**DOCUMENTO DE ORIGEM:**
══════════════════════════════

Nuno Albernaz revela que esta feira não substitui a Projeckta, que foi adiada para o próximo ano, uma feira que já vai da sua 14.ª edição. “A Konstrói é outro evento e tem um conceito diferente, que é de conferência com exposição”, reforça.

O responsável faz um balanço positivo da exposição, não só pelo momento actual do País, mas também pelos expositores que estiveram presentes, na sua maioria empresas da indústria de materiais de construção.

O evento contou com a participação directa e indirecta de 50 empresas, das quais apenas três estrangeiras, que vieram directamente de Portugal.
Segundo Bruno Albernaz, foi bastante difícil organizar o evento, numa altura em que as principais feiras, inclusive a FILDA, foram canceladas e/ou adiadas para 2017.

“Para nós, enquanto organizadores de feiras e players do sector, este ano foi difícil, mas achamos que não deveríamos deixar de realizar um evento para este sector, no sentido de mostrar que existem cada vez mais empresas que apostam na indústria nacional e na construção de forma particular.”

No seu ponto de vista, a feira serviu para mostrar ao mercado que estes momentos de crise às vezes são oportunidades que surgem que devem ser aproveitadas para reorganizar e encontrar outras alternativas para perspectivar o futuro de outra forma.

“Estamos a sentir que este certame veio dar algum ânimo às empresas e ao sector, principalmente numa altura em que as orientações do Executivo passam pela diversificação e pela criação de alternativas para a economia”, lembra.

Destaca igualmente que a vida é feita de ciclos, e que os empresários têm de ter noção disto e estar preparados e organizados para enfrentar essas fases da melhor maneira possível.

A feira premiou, entre outros, na categoria de melhor participação de materiais de construção, a Ferpinta e, como melhor empresa de máquinas e equipamentos, a Dimetal.

Premiou igualmente, na categoria de melhor produto nacional, a Frabrimetal e, como melhor produto de tecnologia e apoio à construção civil, a Enerser. O prémio de melhor participação Konstrói coube à Alcail.

As empresas

A Socaleiras é uma empresa que se dedica à comercialização de caleiras: material condutor de água para telhados, principalmente para moradias, e matéria-prima para fabricação das mesmas, nomeadamente o alumínio.

É primeira vez que participa numa feira em Angola, e a sua vinda teve como objectivo analisar as condições do mercado para o estabelecimento de parcerias e investimento, segundo Orlando Oliveira, gestor da empresa.

“Esta feira é o ponto de partida. Foram feitos alguns contactos de negócios, com potenciais clientes, e vamos ver o que vai dar nas próximas semanas”, disse, frisando que a intenção é promover os produtos por intermédios desses agentes, com vista à expansão das actividades da empresa.

══════════════════════════════

(Listagem extraída de um conjunto de dados)
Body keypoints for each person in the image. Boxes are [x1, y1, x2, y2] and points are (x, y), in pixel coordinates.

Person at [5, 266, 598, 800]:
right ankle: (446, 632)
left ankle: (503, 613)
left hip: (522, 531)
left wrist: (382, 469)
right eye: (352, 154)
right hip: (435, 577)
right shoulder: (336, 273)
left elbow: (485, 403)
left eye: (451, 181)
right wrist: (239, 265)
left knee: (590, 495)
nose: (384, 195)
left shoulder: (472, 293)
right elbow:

══════════════════════════════

Indique todas as empresas que o texto sobre a feira Konstrói refere como premiadas e a categoria em que cada uma recebeu o prémio. A listagem provém de uma fonte diferente.

**RESPOSTA:**
- Ferpinta: melhor participação de materiais de construção
- Dimetal: melhor empresa de máquinas e equipamentos
- Frabrimetal: melhor produto nacional
- Enerser: melhor produto de tecnologia e apoio à construção civil
- Alcail: melhor participação Konstrói